● Paginatekst:
::::::

We maken ons armer door niet te investeren in onderwijs

De academische wereld is resistent voor verandering

Nieuws | door Frans van Heest
3 november 2020 | Nederland heeft meer technici nodig en de academische wereld houdt dit nu tegen. Dat was één van de conclusies bij de hoorzitting in de Kamer over het nieuwe investeringsfonds.
Ben Feringa tijdens de hoorzitting in de Tweede Kamer over het Nationale Groeifonds

Een reeks experts uit de wetenschap was uitgenodigd om de Kamer te informeren over nut en noodzaak van het Wopke-WiebesfondsDe vragen en observaties vanuit de Kamer waren soms minstens zo interessant als die van de sprekers. Waar moet de 20 miljard van het Wopke-Wiebes-Fonds aan besteed worden?  

Bas Jacobs, econoom van de Erasmus Universiteit, vindt dat het fonds niet gebruikt moet worden voor private investeringen, maar wel voor publieke. “Er is een evidente aanleiding om te denken dat publieke investeringen, bijvoorbeeld in onderzoek, infrastructuur of de energietransitie, voorbeelden zijn van rendabele investeringen.”  

Een leven lang leren ligt al jaren dood voor de kast  

Het binnenkort afzwaaiende Kamerlid van de PvdA, William Moorlag, vroeg aan Jacobs of het niet verstandiger is dit geld te investeren in onderwijs, want dat is ook een publieke investering. Moeten we het bestaande beleid niet verbeteren door de scholingsgraad van de bevolking te verhogen? Zo hebben we het al jaren over een leven lang leren, maar dat vraagstuk ligt al jaren dood voor de kast.” 

Bas Jacobs was het hier mee eens en waarschuwde dat Nederland verarmt als het fonds niet investeert in onderwijs. “We zien al een jaar of twintig stijgende rendementen op onderwijsinvesteringen. Maar we zien niet dat die onderwijsinvesteringen omhoog gaan. We zien een steeds groter gat tussen deze rendementen en de kapitaalkosten voor de overheid om te investeren in onderwijs.” Jacobs verwees daarbij naar de lagere rente waartegen de overheid kan lenen. “Ik vraag mij al enige jaren in armoede af, waarom komt er niet publieke, maar ook private actie om meer te investeren in onderwijs? Want we zijn onszelf voor de toekomst armer aan het maken. We laten de rendabele investering liggen.”  

We gaan hier niet de leesvaardigheid mee oplossen  

Joeri van de Steenhoven, bestuurslid van de Hogeschool Leiden en daarvoor jarenlang werkzaam bij een innovatiecentrum in Canada, legde de Kamer net als eerder op ScienceGuide uit dat het een misvatting is om naast dit incidentele geld van het fonds niet structureel te investeren in onderwijs. “Dit fonds geeft een kans om systematisch en op de lange termijn te werken aan het verdienvermogen van Nederland. Daar heb je ook een goede strategie voor nodig. Dit groeifonds is niet de oplossing voor alle problemen in het onderwijs. We gaan hier niet het lerarentekort mee oplossen. We gaan hier niet de leesvaardigheid mee oplossen.”

::::::

Opdrachten voor het begrijpen van figuren:
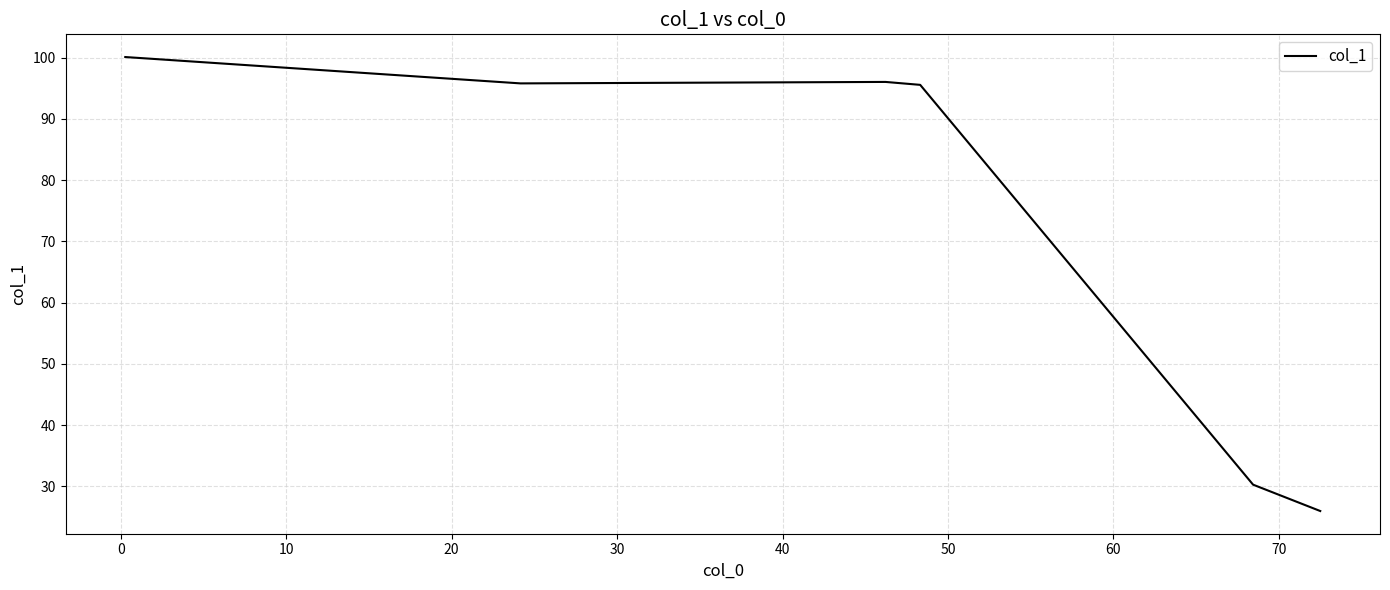

True or false: the data has more than 1 interior local peaks.

False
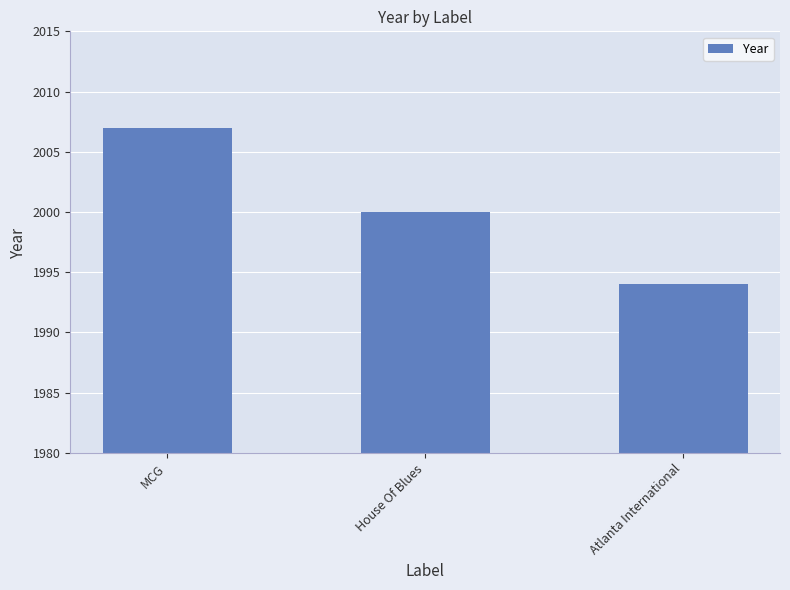

What is the smallest value displayed?

1994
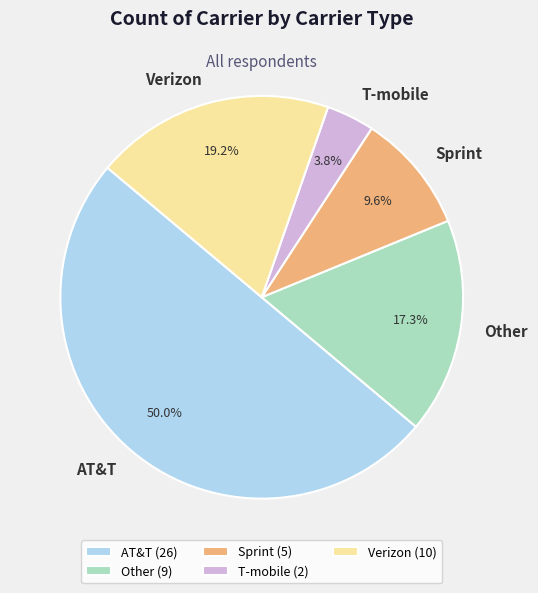

The AT&T slice represents 58% of the pie. True or false?

False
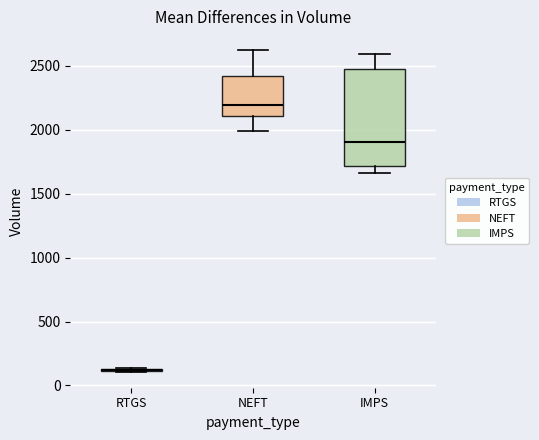

Reading left to right, read every box against the y-axis: the position of its median line, the range the box covers, and the ends of its whiskers. The values are not printed on the chart, so give them approximately, as read against the axis.

RTGS: box collapsed to a line at 100, whiskers 100 to 150
NEFT: median 2200, box 2100 to 2400, whiskers 2000 to 2600
IMPS: median 1900, box 1700 to 2500, whiskers 1650 to 2600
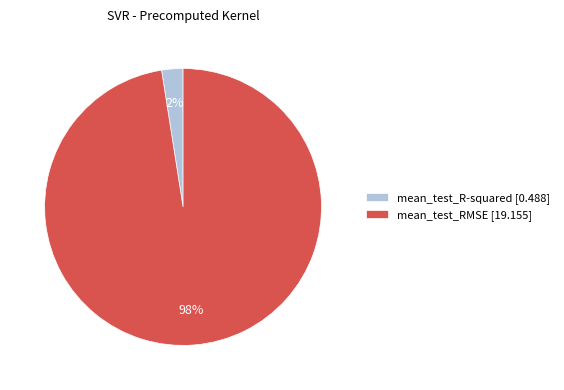

To the nearest percent, what percentage of the pie is mean_test_RMSE?

98%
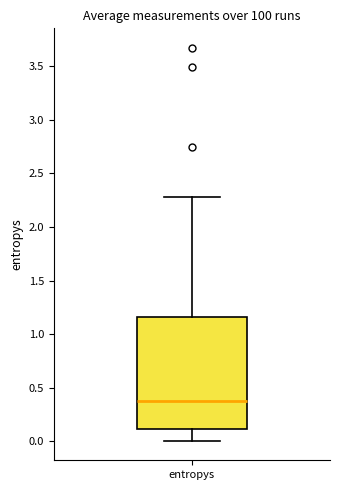

Read this box plot against the y-axis: the position of the median line, the range covered by the box, and the ends of both whiskers. The values are not printed on the chart, so give them approximately, as read against the axis.

median 0.40, box 0.10 to 1.15, whiskers 0.00 to 2.30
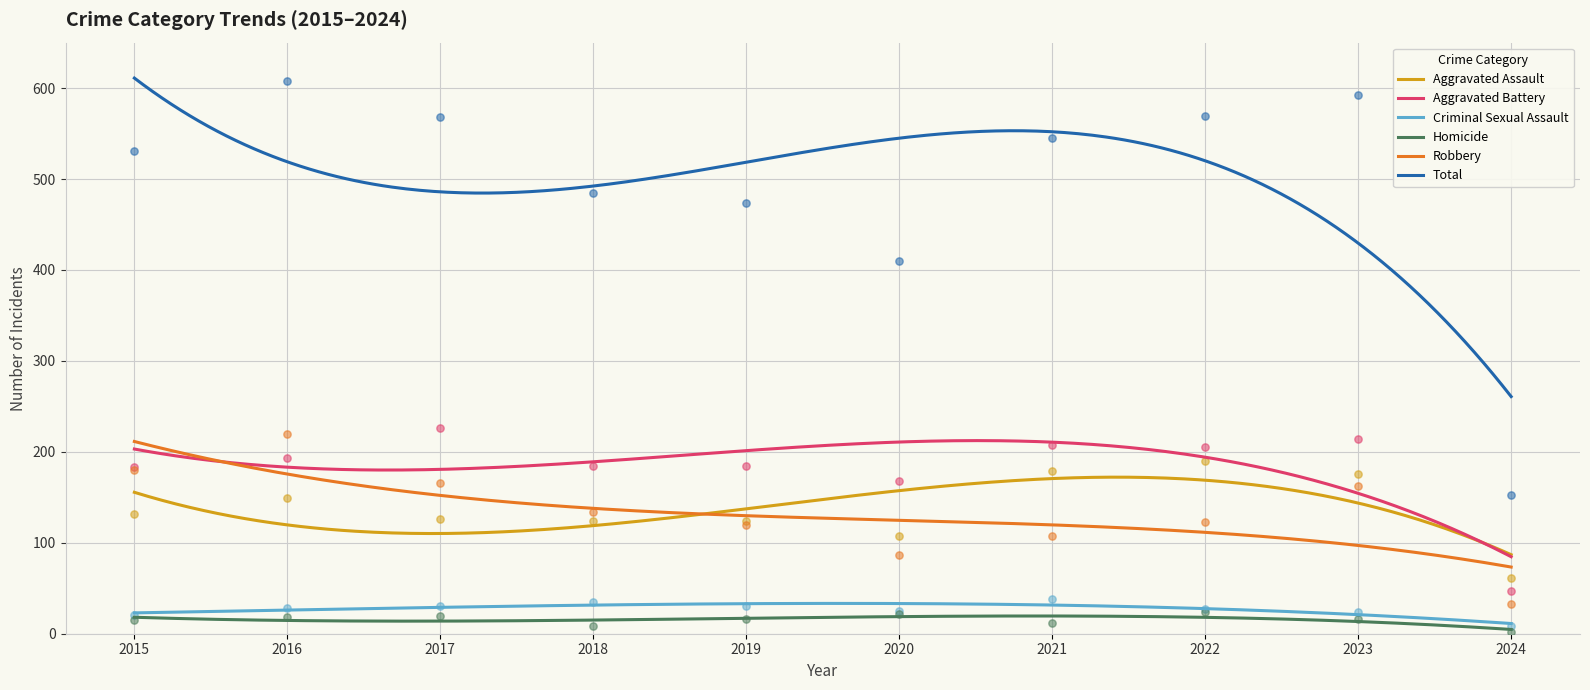

At which category is the sum across all series the highest?

2016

::::::

● Opdrachten:
**A.** Noem alle personen die in het artikel over de hoorzitting over het Nationale Groeifonds met voor- en achternaam worden genoemd.
**B.** Schrijf een vervolg op het artikel over de hoorzitting over het Nationale Groeifonds, te beginnen na de laatste zin.
De records staan los van het artikel over de hoorzitting over het Nationale Groeifonds.

● Antwoorden per opdracht:
**A.** Frans van Heest, Ben Feringa, Bas Jacobs, William Moorlag en Joeri van de Steenhoven.

**B.**
Hij waarschuwde de Kamer dat dit fonds geen excuus mag zijn om niet structureel te investeren in onderwijs. “Als we alleen dit fonds gebruiken en na de verkiezingen tegen de onderwijssector zeggen: ‘Sorry, dit is het enige wat wij doen en al die problemen in het onderwijs, daarvoor zult u bij het groeifonds moeten zijn.’ Dan gaat dat niet lukken. Het fonds is een prachtig innovatiefonds voor stimulering van onderzoek en innovatie, maar ook niet meer dan dat.” 

Allemaal kansen die er nu niet zijn  

Floor Milikowski, sociaal geograaf, bepleitte ook om de investeringen uit het fonds te spreiden over het land. Dan kunnen regio’s als Limburg en Groningen ook profiteren “Als je Groningen met een snelle treinverbinding verbindt met Hamburg en met Scandinavië dan krijg je een heel ander soort economische dynamiek in Groningen. Dan krijg je daar veel meer agglomeratiekracht en allemaal nieuwe kansen die er nu niet zijn.” 

“Ook als je kijkt naar Sittard-Geleen met de Universiteit Maastricht, dan ligt dat vlakbij de Universiteit van Aken, de beste technische universiteit van Europa. Maar door de landsgrens wordt sterke agglomeratie voorkomen, waardoor Sittard-Geleen zich heel erg in een uithoek bevindt en totaal niet zijn economische potentie kan waarmaken.” 

Te veel gericht academisch gecertificeerde kennis 

Ewald Engelen, financieel geograaf van de UvA, had de Kamerbrief over het fonds nog eens goed gelezen en kwam tot de conclusie dat de focus verkeerd ligt. “We moeten opnieuw nadenken en herijken wat voor kennis we nodig hebben. Ik vind het veel te veel gericht op traditionele vormen van cognitieve en academisch gecertificeerde kennis. We hebben een beroepsbevolking die voor pakweg 70% bestaat uit mensen die laag- en middengeschoold zijn, niet academisch en zonder hbo-diploma. Dat zijn praktisch geschoolde mensen.”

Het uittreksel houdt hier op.